File Summons and Complaint In Wisconsin, all eviction cases are filed in circuit court, small claims division. Unlike most other small claims, there is no dollar amount limit for damages in an eviction case. Serve Summons and Complaint In general, the plaintiff must attempt to make personal service of the summons and complaint on the tenant, although some counties do permit service by mail. If after reasonable attempts personal service is not possible, service may be made by publication and mailing. Return Date as to Service and Occupancy The first hearing in an eviction case focuses on whether the plaintiff gave the required termination notices and made proper service of the summons and complaint. If not, the case may be dismissed or adjourned.
Assuming the plaintiff gave the required notices and made proper service, judgment may be granted to the plaintiff in the form of a writ of restitution, which authorizes the county sheriff to physically evict the tenant. Sometimes the tenant voluntarily moves out between the initial filing of the lawsuit and the first court date. In that scenario, the court simply dismisses the plaintiff’s claim for occupancy of the premises, which is also known as the “first cause.”

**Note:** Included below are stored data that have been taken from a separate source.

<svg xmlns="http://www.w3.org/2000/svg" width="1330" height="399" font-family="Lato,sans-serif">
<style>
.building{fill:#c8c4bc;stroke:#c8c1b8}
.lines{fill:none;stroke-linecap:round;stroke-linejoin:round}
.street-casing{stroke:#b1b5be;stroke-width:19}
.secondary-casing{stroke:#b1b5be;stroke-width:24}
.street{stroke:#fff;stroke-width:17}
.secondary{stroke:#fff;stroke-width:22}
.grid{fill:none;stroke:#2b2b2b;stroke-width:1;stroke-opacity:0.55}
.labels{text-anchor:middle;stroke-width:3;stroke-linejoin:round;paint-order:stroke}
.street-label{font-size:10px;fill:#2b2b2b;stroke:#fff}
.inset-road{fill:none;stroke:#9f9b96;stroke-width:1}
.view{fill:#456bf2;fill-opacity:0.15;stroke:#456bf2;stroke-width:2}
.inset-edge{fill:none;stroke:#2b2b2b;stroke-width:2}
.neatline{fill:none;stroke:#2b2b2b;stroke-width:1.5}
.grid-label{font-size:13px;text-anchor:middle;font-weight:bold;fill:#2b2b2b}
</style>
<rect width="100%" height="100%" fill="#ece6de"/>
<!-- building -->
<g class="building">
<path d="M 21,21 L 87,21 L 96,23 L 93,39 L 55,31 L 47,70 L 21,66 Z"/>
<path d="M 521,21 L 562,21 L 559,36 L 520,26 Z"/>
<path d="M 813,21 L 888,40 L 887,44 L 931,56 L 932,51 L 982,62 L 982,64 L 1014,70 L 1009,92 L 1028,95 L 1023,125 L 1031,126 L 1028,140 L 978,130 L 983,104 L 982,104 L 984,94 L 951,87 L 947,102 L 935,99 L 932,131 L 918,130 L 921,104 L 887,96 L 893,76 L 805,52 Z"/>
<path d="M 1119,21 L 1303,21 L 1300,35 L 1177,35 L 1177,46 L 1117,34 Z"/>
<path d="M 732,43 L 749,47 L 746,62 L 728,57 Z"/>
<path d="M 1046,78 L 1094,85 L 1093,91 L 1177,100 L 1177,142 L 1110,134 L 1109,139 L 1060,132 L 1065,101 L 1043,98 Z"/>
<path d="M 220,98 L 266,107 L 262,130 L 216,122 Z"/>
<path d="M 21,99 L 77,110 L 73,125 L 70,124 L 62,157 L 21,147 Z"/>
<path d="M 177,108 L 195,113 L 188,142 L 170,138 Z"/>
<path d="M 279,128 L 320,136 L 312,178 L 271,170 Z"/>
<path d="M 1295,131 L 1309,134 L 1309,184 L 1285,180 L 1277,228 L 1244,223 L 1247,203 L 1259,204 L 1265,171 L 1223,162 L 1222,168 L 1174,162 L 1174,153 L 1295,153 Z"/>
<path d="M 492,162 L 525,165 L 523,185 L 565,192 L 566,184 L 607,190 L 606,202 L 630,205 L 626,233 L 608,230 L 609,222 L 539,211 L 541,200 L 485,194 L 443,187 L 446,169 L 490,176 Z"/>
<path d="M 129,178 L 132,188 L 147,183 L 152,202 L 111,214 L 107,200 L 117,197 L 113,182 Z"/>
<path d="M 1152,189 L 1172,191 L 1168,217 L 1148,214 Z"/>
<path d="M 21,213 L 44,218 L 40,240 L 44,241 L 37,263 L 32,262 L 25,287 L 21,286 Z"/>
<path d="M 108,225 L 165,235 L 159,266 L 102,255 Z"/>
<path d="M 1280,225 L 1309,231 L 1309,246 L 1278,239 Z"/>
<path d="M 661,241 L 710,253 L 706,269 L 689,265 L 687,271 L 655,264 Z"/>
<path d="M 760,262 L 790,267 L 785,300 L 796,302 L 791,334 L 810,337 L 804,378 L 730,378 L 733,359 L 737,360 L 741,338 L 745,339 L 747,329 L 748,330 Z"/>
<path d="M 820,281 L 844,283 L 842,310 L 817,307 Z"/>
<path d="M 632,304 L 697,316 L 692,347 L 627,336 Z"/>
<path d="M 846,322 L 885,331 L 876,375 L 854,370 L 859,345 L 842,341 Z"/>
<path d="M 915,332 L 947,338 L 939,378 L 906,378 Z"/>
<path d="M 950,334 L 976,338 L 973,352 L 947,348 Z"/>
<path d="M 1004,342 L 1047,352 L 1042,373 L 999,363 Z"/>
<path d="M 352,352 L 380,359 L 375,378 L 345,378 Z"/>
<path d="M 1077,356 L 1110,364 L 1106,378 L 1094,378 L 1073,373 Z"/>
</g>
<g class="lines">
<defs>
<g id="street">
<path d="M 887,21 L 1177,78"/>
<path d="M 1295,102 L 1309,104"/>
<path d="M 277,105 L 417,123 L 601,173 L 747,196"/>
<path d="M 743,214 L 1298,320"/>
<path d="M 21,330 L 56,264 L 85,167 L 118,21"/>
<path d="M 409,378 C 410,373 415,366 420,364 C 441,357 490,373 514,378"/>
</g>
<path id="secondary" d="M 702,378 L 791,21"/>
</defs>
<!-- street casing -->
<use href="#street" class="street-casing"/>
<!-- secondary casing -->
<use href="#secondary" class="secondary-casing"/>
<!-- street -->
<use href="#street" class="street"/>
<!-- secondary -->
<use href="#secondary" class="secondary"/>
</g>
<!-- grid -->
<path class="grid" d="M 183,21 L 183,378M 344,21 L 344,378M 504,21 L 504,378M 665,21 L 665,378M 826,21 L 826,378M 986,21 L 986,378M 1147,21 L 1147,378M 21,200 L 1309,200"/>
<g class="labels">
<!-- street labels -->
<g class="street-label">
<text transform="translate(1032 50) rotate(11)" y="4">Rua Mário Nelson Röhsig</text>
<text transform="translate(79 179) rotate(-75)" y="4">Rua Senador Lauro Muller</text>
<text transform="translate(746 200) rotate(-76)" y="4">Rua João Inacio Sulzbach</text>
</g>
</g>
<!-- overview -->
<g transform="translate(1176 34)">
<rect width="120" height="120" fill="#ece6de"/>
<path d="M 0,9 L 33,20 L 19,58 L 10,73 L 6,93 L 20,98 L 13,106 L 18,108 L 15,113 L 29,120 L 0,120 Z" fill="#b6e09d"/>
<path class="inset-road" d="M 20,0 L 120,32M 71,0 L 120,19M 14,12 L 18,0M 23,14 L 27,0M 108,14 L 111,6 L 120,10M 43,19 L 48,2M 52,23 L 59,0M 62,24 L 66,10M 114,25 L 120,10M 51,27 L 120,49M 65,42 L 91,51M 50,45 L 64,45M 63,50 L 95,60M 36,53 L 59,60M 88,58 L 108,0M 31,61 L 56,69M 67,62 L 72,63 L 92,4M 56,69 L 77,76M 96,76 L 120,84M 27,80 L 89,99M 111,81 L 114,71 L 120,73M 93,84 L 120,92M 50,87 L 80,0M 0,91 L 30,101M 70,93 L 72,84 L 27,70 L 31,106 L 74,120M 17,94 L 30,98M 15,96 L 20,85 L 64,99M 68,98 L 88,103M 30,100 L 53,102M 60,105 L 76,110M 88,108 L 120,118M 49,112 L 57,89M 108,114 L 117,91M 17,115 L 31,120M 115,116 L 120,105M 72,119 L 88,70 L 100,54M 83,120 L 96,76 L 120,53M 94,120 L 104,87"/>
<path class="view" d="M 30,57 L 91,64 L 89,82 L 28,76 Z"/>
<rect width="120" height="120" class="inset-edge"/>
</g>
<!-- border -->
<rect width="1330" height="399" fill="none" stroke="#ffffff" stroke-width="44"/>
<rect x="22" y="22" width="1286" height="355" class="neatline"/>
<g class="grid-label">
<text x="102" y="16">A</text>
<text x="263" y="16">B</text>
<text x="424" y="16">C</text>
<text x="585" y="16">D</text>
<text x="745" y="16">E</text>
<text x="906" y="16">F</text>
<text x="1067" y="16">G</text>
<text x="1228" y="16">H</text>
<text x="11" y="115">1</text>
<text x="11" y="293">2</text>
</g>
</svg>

If the tenant attends the hearing and raises valid legal grounds contesting the eviction, the matter will be scheduled for a contested hearing before a judge within 30 days, and the tenant may retain occupancy in the interim. There are limited grounds for a tenant to contest the eviction, though, such as improper notice or retaliation. Rent/Damages Hearing Once the right to occupancy is sorted out, the case may come back for a second hearing if the landlord claims the tenant owes money. The landlord would be required to file an itemization of damages before such hearing, and the tenant may be required to file a written answer contesting the amount claimed due. The tenant may also counterclaim against the landlord for an improper withholding from the security deposit, or for failure to provide a statement accounting for the amounts withheld. Such claims for rent or damages are known as “second and third causes.” Mediation Some counties require the parties to attempt to settle the second and third causes in mediation, before the court holds a hearing on them. Mediation is a type of dispute resolution in which a neutral third person tries to help the parties reach an agreement by focusing on the key issues in a case, exchanging information, and exploring options for settlement. The third party has no power to impose a decision if all of the parties do not agree to settle the case. Appeal Any order in an eviction case is subject to appeal if filed within 15 days after entry of the order. Due to how the issues in an eviction case are bifurcated (that is, heard at different times) as described above, oftentimes there are two separate orders and, therefore, two separate deadlines to keep in mind for purposes of appeal. Disclaimer This guide is not intended as legal advice and should not be treated as a substitute for consulting with an attorney to review the facts of your case. Consulting this guide does not form an attorney-client relationship. The information expressed in this guide is current as of the date the guide is posted, but is subject to change. Always check court rules to identify the local practice or custom where your case is filed.